• **THE TASK**
Restate word for word the lines of the entries below, starting with the line that holds "index mcp: (196, 176)" and ending with the line that holds "ring tip: (169, 212)", and no others.

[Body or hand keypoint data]

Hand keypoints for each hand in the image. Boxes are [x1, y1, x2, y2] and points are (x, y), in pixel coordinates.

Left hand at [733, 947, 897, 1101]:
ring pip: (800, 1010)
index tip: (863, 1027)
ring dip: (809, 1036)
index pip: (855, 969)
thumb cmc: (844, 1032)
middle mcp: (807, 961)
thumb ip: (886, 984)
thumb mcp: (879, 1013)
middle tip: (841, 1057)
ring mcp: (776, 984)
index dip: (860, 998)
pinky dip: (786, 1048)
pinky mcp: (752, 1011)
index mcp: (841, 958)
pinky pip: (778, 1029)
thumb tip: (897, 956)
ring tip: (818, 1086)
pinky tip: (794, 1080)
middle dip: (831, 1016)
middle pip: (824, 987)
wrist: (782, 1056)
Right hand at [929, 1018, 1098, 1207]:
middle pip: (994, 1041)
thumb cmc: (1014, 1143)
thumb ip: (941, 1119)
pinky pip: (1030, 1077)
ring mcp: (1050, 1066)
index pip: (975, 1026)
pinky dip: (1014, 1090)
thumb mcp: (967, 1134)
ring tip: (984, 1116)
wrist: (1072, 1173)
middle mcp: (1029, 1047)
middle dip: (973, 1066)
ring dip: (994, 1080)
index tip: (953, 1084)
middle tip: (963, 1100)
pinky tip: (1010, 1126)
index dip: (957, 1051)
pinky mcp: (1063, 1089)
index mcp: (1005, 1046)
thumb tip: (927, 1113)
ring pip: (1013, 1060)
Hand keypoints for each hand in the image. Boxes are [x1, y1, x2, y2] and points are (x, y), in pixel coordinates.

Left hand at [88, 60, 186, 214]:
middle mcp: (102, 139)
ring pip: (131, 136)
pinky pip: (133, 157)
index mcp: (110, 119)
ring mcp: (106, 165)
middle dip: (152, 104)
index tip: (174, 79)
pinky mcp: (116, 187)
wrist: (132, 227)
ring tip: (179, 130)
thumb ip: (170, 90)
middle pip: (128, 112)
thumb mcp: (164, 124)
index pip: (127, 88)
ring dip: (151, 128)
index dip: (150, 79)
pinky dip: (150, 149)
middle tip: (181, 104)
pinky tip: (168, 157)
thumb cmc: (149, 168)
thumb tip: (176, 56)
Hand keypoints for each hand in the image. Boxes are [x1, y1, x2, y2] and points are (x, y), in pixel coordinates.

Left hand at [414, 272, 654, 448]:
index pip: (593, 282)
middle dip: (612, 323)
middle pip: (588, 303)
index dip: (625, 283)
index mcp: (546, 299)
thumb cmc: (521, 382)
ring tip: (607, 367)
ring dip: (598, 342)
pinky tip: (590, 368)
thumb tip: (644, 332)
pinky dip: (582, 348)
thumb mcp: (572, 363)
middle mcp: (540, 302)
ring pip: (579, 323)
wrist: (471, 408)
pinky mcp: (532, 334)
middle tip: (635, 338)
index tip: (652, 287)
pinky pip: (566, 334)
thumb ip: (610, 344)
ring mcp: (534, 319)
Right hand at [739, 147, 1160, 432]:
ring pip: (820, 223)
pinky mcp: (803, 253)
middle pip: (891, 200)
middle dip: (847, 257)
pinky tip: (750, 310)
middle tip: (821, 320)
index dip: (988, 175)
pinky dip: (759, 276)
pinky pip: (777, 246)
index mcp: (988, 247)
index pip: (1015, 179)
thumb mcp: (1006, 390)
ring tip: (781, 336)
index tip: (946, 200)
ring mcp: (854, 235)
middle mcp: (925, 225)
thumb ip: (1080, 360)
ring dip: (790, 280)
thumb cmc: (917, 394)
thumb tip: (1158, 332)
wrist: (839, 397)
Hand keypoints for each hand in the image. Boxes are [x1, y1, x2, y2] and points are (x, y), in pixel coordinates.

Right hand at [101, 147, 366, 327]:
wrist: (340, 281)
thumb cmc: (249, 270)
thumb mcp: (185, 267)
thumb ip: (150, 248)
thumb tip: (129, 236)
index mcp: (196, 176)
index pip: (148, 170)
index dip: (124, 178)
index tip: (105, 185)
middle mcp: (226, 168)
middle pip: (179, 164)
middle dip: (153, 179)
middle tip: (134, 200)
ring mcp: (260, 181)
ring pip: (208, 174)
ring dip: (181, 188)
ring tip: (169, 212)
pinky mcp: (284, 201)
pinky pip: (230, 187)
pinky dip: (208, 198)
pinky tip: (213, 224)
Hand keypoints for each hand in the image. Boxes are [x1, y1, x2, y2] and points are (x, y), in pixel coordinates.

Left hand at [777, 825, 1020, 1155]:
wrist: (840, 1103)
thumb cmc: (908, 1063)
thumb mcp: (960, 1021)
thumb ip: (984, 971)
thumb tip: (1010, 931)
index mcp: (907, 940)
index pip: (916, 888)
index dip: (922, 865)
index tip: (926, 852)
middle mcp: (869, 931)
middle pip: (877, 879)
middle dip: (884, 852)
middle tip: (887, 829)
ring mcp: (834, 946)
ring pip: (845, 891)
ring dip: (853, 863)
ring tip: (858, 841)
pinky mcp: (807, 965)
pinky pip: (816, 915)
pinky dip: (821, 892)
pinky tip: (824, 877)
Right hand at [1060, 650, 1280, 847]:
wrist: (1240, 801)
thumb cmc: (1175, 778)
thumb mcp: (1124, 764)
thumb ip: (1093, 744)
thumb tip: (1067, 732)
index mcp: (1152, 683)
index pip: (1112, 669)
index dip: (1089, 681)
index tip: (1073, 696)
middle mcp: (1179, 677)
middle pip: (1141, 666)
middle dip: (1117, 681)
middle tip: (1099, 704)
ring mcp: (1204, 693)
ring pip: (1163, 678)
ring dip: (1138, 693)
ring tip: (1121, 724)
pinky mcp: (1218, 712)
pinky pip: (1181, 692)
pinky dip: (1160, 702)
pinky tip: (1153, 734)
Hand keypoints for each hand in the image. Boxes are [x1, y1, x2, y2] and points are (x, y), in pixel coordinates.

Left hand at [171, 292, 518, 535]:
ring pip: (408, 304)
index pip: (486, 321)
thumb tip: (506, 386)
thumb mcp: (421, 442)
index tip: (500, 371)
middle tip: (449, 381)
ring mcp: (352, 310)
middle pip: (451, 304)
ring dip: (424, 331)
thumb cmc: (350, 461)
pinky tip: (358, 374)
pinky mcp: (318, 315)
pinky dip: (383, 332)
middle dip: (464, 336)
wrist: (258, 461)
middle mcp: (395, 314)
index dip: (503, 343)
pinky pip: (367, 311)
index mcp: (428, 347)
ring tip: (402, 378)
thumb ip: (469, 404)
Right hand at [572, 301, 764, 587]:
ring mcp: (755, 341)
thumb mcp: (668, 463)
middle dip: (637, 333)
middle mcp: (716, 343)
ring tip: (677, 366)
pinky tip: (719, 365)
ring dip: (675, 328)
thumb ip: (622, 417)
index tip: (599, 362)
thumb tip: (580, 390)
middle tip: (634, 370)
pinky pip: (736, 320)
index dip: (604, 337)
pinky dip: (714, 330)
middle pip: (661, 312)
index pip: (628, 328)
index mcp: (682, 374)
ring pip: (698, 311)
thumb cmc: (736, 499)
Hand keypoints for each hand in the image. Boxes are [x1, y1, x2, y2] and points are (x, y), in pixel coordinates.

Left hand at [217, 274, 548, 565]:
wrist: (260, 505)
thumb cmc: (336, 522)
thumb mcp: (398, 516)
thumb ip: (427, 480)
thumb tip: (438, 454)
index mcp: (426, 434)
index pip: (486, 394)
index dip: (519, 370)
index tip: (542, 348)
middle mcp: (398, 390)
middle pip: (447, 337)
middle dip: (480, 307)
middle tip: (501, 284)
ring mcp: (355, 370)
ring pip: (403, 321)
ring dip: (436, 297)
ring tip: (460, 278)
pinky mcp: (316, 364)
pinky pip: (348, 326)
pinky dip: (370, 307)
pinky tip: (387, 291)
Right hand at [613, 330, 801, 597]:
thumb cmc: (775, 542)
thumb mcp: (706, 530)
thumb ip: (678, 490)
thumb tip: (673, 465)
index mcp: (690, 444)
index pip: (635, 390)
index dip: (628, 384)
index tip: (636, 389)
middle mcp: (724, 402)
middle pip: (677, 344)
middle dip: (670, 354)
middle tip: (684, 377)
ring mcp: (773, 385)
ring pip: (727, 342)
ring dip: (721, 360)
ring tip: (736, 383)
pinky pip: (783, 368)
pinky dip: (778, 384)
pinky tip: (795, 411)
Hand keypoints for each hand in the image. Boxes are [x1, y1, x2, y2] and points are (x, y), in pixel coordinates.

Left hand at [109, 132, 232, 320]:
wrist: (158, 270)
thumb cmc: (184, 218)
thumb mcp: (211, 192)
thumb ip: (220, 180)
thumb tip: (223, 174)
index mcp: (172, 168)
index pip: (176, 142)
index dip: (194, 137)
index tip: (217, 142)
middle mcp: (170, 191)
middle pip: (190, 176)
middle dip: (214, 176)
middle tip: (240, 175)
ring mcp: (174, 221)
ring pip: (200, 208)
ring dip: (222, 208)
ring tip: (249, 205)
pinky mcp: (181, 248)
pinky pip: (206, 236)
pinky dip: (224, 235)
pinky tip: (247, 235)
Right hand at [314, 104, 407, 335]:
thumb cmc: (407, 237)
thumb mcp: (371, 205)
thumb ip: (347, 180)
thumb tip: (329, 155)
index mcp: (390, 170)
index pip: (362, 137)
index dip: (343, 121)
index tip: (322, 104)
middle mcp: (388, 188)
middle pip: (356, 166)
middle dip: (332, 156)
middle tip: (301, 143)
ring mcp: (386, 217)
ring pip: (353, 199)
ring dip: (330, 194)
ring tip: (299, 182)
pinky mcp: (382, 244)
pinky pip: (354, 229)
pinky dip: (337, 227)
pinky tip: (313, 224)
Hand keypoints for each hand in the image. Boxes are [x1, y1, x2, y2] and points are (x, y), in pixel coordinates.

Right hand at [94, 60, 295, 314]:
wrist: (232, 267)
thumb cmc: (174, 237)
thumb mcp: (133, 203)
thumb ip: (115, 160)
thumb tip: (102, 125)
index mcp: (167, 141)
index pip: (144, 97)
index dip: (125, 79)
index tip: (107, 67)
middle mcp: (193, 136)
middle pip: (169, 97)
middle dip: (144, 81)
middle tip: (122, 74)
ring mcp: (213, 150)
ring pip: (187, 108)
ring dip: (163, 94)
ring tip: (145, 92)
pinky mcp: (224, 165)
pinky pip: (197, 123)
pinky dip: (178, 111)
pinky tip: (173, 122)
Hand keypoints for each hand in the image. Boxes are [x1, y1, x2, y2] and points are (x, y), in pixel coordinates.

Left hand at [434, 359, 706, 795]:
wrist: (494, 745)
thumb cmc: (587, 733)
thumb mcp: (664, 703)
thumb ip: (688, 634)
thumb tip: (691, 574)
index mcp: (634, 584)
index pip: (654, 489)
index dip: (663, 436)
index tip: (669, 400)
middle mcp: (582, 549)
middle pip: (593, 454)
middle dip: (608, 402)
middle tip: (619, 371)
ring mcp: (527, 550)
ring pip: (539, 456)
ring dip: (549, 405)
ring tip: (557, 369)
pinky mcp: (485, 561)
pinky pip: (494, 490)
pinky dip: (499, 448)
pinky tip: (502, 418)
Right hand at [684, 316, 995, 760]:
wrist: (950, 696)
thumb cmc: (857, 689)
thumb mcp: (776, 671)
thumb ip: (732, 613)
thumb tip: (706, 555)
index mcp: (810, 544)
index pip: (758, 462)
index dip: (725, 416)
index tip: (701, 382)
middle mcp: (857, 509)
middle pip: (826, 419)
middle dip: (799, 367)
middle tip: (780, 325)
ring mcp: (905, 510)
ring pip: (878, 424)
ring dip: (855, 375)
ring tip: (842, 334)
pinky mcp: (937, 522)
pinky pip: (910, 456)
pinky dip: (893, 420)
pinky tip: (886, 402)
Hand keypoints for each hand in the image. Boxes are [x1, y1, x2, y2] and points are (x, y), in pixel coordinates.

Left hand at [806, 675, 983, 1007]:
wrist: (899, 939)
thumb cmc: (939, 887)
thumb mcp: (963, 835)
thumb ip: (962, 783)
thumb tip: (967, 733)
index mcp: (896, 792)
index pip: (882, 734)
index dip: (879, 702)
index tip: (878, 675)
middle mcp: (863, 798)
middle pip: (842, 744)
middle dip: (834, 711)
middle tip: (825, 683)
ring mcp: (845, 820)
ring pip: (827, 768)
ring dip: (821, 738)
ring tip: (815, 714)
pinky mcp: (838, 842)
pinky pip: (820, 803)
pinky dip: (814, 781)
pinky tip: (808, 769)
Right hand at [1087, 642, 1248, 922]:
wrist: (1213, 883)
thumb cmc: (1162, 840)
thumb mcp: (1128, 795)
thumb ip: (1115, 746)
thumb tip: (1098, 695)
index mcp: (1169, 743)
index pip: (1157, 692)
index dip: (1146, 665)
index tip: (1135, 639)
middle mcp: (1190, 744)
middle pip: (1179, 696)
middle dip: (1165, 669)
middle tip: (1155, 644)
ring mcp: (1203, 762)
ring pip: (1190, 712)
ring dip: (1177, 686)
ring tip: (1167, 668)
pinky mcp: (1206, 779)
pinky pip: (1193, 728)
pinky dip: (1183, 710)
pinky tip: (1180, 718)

• **EXERCISE RESPONSE**
index mcp: (196, 176)
index pip: (148, 170)
index dip: (124, 178)
index tip: (105, 185)
middle mcp: (226, 168)
middle pip: (179, 164)
middle dip: (153, 179)
middle tip: (134, 200)
ring mcp: (260, 181)
ring pip: (208, 174)
ring dip: (181, 188)
ring tip: (169, 212)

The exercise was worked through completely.